Biking for Florida adult residents continues to increase as a major outside activity. It is becoming the primary mode of transportation for many Floridians. As a Florida resident, it is easy to hit the road on a bike. Florida has vast amounts of biking trails and year-round biking weather. Even public transportation buses are usually equipped with bike racks, and many businesses have installed racks for both customers and employees. These conveniences, along with the health benefit biking provides, tempt riders to hop on a bike no matter where they are going.
Unfortunately, with our already crowded roadways and more cyclists engaging in daily travel with a bike, it increases the likelihood of accidents and deaths. A recent study ranked Florida the top spot for dangerous places to bike. From data collected in 2015, Florida led the nation in bicyclist fatalities with 150. California was the next highest at 129. For Florida, this was an increase of 21 deaths from the previous year. Bicycle deaths are increasing nationally too. There were 818 bicycling deaths counted in the study, which was a 12 percent increase from the previous year.
The study also showed that nationally:
- 85% of bicyclist fatalities were male with an average age of 45
- 53% of the crashes between bicyclists and cars happened during the hours of 6pm to 6am
- 72% occurred in locations other than intersections
- 37% of the time alcohol was a factor from either the driver or bicyclist
- Many of the incidents happened when the motorist didn’t see the bicyclist—usually the bicyclist assumes the driver can see them and expects them to react
The most common reasons cited for motorists crashing into bicyclists range from they were driving distracted to they just didn’t see the bicyclist. Drivers should know bicyclists on the road have just as much right to be there as a car does. People on a bike, just like drivers in a car, should obey all traffic laws.
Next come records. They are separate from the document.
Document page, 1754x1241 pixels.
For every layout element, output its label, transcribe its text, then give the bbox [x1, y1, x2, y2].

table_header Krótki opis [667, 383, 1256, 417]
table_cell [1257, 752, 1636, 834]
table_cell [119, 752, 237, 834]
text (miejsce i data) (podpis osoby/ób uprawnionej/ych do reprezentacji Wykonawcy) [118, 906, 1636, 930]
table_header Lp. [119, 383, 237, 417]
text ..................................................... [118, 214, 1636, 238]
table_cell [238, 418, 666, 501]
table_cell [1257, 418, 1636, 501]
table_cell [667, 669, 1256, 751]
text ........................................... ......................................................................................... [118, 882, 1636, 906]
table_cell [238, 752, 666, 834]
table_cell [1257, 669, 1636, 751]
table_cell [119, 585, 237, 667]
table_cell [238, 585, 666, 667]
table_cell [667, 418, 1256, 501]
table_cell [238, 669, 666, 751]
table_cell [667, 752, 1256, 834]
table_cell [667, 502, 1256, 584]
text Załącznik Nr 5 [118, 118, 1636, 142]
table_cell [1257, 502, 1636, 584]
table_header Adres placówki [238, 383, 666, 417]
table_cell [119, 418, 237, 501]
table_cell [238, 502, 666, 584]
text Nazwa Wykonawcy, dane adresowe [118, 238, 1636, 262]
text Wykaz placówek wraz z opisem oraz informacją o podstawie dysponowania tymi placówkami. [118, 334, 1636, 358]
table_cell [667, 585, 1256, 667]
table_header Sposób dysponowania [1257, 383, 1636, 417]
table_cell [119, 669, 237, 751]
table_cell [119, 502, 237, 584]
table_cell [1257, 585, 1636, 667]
There is a misconception that snowbirds who overtake Florida roads in the winter months are the ones getting in accidents with bikers. However, it was drivers between the ages of 20 to 24 who accounted for the highest percentage of crashes.
The report isn’t all bad news for Florida bicyclists. It cites that many communities throughout the state are recognizing these statistics and are working to bring the numbers down. Many cities have begun initiatives to accommodate bikers such as redesigning roads, providing bicycle safety tips and educating drivers on sharing the road with bikers.